Introduction
Since the publication of the works of Heinrich Matthias Schwarz and Stefano Bottari in the 1940s about the first Norman ecclesiastical buildings in Sicily and Calabria, it has been assumed that all the churches erected by count Roger I followed the model of the Hauteville dynasty’s two oldest foundations in Calabria: S Maria in Sant’Eufemia (1061−2) and SS Trinità in Mileto (after 1062 but before 1080) (Fig. 7.1). These two Benedictine abbeys were three-nave basilicas with a transept and a simplified version of an echelon east end (the so-called plan bénédictin), like many monastic churches built in Normandy and Norman England during the eleventh century.

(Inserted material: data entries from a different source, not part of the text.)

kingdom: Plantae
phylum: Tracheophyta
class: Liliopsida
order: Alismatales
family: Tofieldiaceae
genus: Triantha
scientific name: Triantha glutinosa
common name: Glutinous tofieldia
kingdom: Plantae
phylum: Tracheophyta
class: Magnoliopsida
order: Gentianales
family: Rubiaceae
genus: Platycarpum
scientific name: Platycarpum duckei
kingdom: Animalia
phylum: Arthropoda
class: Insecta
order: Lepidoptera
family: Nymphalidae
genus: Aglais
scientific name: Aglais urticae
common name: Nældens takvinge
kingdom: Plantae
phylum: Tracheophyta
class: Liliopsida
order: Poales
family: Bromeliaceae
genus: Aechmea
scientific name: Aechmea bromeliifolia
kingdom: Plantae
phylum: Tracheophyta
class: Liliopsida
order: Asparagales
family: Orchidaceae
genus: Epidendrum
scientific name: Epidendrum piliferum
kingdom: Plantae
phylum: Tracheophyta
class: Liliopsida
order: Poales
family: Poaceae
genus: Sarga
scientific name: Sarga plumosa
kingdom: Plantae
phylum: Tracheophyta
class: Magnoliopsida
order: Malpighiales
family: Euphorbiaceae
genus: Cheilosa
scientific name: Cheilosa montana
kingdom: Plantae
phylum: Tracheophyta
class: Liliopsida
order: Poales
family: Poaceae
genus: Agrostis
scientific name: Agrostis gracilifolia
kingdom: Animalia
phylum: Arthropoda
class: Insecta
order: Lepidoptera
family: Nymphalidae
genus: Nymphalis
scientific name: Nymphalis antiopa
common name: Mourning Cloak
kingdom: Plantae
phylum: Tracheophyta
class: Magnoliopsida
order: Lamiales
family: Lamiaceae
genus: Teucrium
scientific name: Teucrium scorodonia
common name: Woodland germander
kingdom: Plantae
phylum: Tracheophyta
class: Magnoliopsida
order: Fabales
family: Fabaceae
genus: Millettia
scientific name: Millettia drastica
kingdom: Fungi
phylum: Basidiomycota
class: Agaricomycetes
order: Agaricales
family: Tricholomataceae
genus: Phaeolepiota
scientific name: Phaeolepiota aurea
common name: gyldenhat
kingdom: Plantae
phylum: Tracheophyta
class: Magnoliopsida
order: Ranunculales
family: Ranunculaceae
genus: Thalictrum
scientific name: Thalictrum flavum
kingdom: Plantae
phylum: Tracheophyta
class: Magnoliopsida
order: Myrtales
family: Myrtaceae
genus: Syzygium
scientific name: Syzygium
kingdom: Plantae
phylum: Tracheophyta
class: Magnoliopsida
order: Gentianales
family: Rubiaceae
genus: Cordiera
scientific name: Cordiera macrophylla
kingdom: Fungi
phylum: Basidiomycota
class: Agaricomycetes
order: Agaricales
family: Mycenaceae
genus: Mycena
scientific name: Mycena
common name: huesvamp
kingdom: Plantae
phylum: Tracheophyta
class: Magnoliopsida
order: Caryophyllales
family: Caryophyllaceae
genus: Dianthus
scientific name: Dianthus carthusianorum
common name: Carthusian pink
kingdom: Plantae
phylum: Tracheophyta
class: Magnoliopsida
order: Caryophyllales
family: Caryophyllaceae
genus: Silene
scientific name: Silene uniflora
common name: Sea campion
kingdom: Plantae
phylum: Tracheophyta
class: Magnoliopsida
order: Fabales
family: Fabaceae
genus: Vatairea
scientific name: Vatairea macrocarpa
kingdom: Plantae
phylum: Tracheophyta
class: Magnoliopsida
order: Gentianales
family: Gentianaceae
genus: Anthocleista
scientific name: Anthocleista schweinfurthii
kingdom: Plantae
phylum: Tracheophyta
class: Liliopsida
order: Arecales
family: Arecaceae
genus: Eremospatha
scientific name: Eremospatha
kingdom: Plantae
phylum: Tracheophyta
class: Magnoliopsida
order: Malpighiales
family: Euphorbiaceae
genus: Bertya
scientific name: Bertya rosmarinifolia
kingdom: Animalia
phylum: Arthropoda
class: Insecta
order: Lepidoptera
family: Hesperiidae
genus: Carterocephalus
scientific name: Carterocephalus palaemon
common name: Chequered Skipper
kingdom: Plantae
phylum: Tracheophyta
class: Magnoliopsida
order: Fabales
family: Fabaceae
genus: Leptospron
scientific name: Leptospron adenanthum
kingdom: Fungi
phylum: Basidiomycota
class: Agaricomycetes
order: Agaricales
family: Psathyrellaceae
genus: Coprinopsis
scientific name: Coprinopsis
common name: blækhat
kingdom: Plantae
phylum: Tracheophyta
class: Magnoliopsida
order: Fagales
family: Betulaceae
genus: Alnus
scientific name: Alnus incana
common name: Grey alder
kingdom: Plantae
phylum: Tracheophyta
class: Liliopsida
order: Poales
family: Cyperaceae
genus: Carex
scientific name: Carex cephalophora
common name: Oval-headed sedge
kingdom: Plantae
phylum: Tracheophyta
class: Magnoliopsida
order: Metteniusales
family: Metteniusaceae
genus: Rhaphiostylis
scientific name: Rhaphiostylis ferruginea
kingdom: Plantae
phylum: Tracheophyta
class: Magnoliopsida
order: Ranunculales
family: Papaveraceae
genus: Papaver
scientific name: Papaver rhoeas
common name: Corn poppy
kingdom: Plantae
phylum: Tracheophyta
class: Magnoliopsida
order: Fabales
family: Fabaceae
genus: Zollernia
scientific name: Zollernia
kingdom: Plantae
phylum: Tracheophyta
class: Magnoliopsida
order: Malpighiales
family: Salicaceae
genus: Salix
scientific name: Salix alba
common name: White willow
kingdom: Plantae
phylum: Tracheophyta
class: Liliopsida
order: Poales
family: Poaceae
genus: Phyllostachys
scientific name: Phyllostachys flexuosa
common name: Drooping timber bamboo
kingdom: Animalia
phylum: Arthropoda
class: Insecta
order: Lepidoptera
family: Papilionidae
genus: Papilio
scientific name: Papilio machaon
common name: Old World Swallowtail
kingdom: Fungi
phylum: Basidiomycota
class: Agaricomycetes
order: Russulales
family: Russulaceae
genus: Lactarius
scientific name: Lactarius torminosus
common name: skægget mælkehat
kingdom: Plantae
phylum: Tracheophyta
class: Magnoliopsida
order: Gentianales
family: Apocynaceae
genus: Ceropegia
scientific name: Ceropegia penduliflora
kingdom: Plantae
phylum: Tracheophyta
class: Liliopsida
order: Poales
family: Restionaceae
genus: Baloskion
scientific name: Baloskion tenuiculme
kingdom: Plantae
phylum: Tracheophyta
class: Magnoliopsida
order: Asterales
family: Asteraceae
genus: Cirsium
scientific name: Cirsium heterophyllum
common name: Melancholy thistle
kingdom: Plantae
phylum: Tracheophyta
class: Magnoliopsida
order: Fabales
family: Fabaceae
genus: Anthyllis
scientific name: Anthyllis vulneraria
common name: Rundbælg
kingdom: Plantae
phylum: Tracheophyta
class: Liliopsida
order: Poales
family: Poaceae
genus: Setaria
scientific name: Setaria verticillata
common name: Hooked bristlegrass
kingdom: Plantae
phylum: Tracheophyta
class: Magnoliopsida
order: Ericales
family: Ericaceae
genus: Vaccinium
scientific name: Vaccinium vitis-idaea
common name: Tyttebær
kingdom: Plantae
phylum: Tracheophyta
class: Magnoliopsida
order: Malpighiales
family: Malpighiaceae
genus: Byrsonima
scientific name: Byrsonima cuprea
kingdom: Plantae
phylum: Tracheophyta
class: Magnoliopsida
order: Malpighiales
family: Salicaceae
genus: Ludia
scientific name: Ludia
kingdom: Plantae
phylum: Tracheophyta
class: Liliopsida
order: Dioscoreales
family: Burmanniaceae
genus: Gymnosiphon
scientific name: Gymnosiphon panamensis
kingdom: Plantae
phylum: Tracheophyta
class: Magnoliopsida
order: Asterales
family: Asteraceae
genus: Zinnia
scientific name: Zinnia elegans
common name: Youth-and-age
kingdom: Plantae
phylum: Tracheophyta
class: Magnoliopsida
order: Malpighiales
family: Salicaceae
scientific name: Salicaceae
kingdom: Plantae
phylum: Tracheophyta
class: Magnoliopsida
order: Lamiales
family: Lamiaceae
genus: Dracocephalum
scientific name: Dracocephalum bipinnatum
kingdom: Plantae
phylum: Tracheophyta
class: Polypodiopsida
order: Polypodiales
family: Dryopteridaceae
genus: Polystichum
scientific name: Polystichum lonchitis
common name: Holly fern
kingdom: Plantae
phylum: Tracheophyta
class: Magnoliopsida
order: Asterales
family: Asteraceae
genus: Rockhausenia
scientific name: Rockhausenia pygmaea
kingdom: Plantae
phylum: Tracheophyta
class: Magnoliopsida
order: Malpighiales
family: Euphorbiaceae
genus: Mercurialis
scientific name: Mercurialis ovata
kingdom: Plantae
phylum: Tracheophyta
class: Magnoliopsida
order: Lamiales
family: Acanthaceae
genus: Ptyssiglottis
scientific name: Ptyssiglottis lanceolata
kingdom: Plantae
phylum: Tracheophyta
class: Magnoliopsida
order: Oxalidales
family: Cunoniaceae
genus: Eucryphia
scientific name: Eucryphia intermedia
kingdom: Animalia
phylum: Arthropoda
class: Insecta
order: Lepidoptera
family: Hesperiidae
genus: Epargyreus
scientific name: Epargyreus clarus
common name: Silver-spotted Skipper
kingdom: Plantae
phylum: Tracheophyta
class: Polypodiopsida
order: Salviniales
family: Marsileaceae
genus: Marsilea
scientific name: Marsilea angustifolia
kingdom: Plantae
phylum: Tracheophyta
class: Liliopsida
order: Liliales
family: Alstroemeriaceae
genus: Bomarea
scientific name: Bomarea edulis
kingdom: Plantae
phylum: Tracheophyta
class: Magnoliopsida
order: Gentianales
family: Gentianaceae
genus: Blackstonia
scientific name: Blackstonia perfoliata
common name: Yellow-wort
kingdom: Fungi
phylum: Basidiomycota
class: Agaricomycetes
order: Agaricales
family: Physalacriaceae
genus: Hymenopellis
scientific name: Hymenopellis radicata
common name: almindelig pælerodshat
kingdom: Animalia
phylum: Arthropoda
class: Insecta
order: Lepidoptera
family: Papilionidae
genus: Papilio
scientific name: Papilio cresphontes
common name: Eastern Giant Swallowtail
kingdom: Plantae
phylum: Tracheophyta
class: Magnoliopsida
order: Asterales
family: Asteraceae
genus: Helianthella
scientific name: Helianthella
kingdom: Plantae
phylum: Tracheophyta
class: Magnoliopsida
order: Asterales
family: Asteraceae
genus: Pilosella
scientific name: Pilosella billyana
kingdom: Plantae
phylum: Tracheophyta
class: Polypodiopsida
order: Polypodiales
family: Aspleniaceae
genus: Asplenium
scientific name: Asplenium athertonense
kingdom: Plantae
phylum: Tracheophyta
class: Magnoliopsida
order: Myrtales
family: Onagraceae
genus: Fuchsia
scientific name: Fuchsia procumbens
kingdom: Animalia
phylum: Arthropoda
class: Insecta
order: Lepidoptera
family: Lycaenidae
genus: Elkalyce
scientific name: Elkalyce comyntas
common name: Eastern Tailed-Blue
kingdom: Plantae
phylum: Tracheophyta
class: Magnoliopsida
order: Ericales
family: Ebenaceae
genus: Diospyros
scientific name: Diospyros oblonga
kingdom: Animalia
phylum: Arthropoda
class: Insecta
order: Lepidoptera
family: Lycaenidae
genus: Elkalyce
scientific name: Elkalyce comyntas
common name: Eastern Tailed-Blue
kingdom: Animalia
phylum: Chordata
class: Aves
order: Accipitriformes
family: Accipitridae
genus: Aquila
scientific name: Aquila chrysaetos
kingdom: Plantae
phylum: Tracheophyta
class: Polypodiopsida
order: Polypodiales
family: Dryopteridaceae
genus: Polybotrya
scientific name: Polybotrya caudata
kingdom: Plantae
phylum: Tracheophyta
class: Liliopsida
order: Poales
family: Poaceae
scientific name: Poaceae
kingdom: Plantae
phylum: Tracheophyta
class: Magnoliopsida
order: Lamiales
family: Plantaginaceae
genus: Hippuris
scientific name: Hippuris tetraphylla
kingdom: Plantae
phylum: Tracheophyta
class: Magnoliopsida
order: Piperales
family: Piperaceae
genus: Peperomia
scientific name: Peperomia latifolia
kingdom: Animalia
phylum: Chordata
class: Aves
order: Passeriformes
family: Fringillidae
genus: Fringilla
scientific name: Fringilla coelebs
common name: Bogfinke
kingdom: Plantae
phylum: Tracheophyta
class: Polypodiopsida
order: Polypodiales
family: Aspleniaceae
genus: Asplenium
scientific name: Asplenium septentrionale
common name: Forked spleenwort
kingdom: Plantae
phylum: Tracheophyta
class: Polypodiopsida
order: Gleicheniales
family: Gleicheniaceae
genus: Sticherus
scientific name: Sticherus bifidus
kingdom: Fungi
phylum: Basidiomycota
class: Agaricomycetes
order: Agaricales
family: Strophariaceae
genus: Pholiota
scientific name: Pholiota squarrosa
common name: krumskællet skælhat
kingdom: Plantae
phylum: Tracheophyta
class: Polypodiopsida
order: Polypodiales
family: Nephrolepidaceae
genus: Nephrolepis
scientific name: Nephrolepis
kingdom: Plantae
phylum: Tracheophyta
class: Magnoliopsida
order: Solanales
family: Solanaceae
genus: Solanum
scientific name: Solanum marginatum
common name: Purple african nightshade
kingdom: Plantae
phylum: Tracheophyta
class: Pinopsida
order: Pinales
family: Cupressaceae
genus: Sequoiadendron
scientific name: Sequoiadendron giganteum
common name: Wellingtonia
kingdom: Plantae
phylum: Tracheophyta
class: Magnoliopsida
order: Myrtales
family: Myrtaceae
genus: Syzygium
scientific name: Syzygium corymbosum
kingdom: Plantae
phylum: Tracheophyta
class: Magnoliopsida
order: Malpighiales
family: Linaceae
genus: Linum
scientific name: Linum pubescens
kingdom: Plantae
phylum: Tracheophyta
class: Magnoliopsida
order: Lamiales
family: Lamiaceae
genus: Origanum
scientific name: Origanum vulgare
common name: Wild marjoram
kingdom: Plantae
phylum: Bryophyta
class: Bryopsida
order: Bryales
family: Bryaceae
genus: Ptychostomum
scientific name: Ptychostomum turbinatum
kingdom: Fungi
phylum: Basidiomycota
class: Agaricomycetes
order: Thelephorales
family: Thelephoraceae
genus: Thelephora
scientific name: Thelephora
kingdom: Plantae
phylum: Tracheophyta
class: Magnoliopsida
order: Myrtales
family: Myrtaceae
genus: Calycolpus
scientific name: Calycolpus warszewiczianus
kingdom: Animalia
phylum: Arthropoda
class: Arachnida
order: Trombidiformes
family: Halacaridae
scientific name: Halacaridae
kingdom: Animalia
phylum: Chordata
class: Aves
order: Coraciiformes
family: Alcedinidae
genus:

This assessment was mostly based on hypothetical reconstructions of the cathedrals of Mazara del Vallo and Troina. Over the last twenty years, archaeological excavations and Ground Penetrating Radar (GPR) analysis have revealed this hypothesis to be incorrect. In fact, these churches did not adopt the plan bénédictin, as was supposed in the past, but rather a cruciform ‘T’ plan with an aisleless nave, long projecting transept and three apses. This design also featured at S Bartolomeo in Lipari, founded by Roger I and Robert Guiscard before 1085, and the later S Maria della Roccella (c. 1119−22), although the latter has a more articulate east end (Fig. 7.1). The cathedrals of Mileto (after 1080) and Catania (after 1091), in contrast, had three naves, a very short transept, and three semi-circular aligned apses. Unfortunately, no information about the eleventh-century arrangement of the cathedrals of Agrigento, Palermo and Messina is available, while in Syracuse the Early Christian episcopal church, which had incorporated the temple of Athena, was still suitable for use at the time of the Norman conquest.
On the basis of these examples, this chapter aims to review the traditional theory of a linear evolution of ecclesiastical architecture in the Norman county of Sicily and Calabria, one that is based on a continuous iteration of the Sant’Eufemia model during the second half of the eleventh and the entire twelfth century. Instead, this prototype was set aside after the 1060s and only revived sixty years later in Cefalu, the first cathedral of the Norman Kingdom (Fig. 7.1).